Segment Start: INFORMATION GIVEN
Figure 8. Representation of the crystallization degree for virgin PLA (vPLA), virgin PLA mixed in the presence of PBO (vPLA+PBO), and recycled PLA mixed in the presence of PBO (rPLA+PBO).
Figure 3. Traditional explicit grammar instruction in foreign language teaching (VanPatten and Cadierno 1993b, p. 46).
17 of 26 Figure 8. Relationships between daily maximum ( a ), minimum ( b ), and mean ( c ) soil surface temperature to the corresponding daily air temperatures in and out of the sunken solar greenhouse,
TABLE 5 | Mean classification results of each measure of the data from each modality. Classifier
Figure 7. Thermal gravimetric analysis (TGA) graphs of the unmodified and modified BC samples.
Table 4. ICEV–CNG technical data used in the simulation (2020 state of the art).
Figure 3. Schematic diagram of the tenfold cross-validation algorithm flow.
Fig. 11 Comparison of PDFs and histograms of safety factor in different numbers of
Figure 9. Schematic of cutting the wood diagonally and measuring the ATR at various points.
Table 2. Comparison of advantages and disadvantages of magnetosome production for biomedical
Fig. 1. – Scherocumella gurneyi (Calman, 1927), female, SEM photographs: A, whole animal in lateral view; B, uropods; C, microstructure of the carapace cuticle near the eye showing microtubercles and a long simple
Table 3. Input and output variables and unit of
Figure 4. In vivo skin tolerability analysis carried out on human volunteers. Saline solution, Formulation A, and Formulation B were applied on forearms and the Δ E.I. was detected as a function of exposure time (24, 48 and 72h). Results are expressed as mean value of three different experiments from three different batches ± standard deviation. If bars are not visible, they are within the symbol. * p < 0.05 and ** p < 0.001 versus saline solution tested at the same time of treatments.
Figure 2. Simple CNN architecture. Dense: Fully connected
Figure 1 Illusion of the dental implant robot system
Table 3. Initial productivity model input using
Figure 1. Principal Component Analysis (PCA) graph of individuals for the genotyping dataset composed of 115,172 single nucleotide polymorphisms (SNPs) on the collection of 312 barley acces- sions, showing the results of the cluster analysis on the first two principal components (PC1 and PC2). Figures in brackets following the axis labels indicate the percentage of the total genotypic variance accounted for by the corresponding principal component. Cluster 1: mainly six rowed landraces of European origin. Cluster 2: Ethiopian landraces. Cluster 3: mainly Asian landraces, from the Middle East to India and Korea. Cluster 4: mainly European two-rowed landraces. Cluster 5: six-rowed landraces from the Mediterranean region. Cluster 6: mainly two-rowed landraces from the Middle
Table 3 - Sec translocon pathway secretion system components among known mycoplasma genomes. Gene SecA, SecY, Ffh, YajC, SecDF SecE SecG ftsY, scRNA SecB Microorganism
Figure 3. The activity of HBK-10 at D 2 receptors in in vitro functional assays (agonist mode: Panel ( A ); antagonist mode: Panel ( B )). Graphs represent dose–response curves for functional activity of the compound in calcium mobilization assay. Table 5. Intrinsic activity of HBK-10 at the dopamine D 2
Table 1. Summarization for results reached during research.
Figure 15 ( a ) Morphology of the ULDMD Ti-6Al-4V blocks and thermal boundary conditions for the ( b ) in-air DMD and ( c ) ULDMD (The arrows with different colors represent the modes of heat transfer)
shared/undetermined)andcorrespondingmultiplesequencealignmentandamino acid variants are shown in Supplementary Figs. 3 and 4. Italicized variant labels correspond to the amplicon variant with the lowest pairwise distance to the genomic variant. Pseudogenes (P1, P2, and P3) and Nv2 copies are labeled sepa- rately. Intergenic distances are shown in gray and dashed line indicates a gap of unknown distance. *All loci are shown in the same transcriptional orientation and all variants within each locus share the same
Segment End: INFORMATION GIVEN
#### WORK TO COMPLETE:
From the entries above, give again exactly the lines running from the line with "Table 4. ICEV–CNG" to the line with "Table 3. Input"; include both of those lines.

#### OUTPUT BELOW:
Table 4. ICEV–CNG technical data used in the simulation (2020 state of the art).
Figure 3. Schematic diagram of the tenfold cross-validation algorithm flow.
Fig. 11 Comparison of PDFs and histograms of safety factor in different numbers of
Figure 9. Schematic of cutting the wood diagonally and measuring the ATR at various points.
Table 2. Comparison of advantages and disadvantages of magnetosome production for biomedical
Fig. 1. – Scherocumella gurneyi (Calman, 1927), female, SEM photographs: A, whole animal in lateral view; B, uropods; C, microstructure of the carapace cuticle near the eye showing microtubercles and a long simple
Table 3. Input and output variables and unit of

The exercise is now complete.